Landmark coordinate records:
_ _ _ _

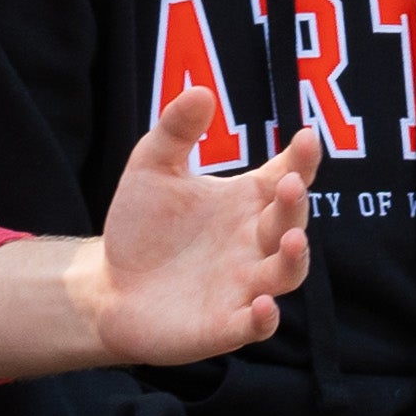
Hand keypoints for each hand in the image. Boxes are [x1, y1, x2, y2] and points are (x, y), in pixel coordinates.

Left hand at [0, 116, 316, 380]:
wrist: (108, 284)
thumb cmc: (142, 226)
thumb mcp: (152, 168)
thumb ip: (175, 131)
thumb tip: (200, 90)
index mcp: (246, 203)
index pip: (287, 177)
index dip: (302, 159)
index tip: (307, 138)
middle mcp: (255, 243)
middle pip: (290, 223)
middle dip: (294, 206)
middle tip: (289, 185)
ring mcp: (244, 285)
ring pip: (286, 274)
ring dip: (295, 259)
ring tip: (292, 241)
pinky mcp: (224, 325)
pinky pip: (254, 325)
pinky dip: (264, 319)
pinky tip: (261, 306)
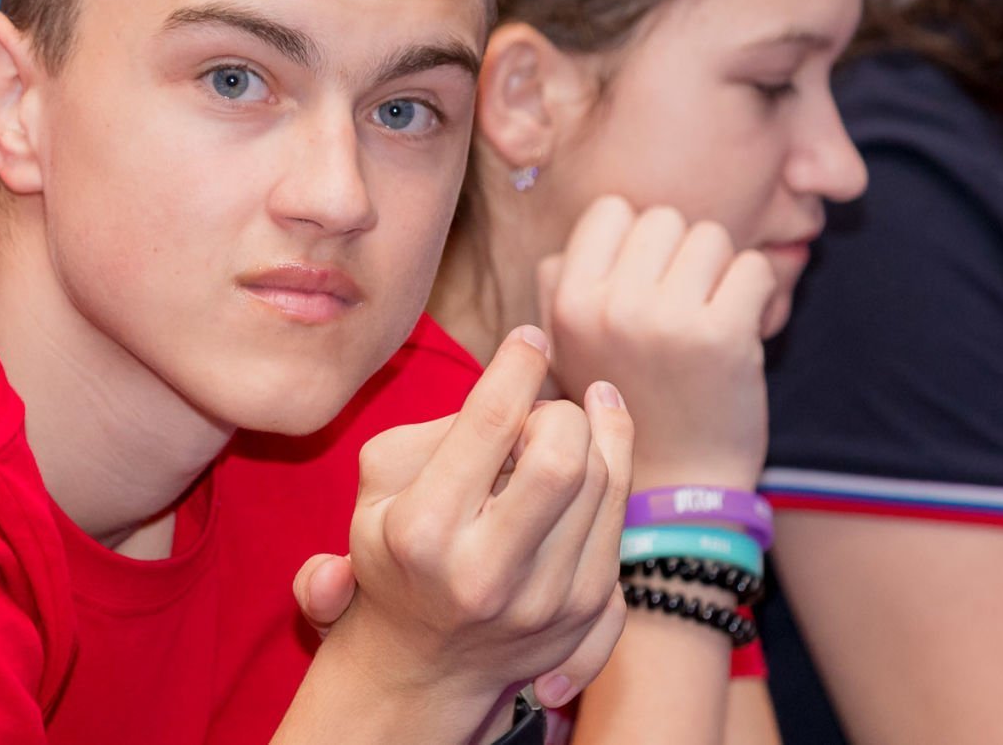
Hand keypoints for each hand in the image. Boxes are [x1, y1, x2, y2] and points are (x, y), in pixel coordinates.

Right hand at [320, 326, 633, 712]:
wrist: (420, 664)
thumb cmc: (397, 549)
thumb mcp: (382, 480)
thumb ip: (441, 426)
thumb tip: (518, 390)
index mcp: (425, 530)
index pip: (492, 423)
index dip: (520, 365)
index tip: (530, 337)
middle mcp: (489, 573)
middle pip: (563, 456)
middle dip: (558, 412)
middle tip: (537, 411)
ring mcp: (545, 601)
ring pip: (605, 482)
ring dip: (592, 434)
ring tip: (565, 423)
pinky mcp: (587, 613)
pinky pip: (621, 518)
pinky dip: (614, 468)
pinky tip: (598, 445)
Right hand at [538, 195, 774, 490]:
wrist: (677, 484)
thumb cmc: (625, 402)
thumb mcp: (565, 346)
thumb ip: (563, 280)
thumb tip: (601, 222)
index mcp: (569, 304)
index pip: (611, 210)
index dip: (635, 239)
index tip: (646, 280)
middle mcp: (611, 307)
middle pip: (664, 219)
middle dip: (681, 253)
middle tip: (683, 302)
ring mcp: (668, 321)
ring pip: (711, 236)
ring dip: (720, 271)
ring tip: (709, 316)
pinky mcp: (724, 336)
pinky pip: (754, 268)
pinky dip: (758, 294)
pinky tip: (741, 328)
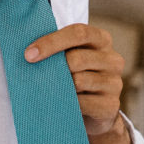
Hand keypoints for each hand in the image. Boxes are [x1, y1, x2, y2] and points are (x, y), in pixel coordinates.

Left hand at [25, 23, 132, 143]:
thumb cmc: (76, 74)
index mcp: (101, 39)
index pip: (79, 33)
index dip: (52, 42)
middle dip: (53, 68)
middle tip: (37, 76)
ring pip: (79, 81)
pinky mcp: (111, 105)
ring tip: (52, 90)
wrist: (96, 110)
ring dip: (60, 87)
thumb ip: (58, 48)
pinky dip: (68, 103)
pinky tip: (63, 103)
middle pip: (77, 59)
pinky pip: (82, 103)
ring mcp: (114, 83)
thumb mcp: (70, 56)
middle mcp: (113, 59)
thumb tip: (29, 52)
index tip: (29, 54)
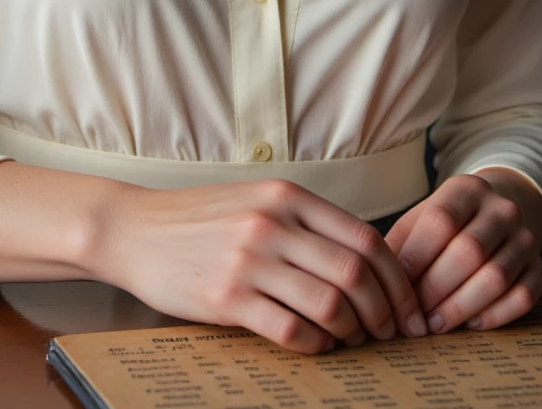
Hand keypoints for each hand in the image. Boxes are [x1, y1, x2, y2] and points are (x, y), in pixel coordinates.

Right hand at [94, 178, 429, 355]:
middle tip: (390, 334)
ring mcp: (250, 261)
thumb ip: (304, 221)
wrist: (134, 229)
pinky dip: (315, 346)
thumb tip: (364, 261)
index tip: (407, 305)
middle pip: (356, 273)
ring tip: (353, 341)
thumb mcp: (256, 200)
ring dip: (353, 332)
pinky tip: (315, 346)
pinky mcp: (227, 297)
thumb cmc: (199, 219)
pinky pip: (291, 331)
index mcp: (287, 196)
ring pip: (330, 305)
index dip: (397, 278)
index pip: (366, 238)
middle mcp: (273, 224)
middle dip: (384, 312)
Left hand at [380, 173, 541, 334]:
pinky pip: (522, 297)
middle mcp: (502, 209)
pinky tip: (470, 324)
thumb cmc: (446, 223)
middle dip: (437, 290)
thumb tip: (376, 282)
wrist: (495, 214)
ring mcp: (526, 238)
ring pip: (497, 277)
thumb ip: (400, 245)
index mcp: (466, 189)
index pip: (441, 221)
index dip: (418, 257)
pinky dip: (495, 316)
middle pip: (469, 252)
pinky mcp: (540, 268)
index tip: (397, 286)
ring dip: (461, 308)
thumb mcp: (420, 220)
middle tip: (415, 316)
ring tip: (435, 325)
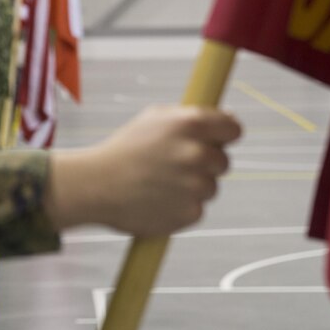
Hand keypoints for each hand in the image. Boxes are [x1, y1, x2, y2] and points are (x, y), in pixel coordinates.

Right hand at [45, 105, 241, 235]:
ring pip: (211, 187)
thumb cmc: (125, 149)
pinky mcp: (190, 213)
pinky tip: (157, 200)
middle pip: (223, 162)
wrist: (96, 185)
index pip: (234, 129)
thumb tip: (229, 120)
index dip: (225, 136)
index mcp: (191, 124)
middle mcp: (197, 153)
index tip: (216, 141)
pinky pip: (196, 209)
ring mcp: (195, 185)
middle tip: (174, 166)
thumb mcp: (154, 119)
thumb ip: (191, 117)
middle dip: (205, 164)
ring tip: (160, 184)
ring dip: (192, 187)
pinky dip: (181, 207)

_ _ _ _

* _Aim of the task_
Scan the entries above, and wherever a line holds the string "Right", copy it.

* _Your solution_
Right hand at [320, 326, 633, 712]:
Right hand at [538, 195, 774, 490]:
Right hand at [94, 178, 429, 355]:
Right hand at [45, 105, 241, 235]:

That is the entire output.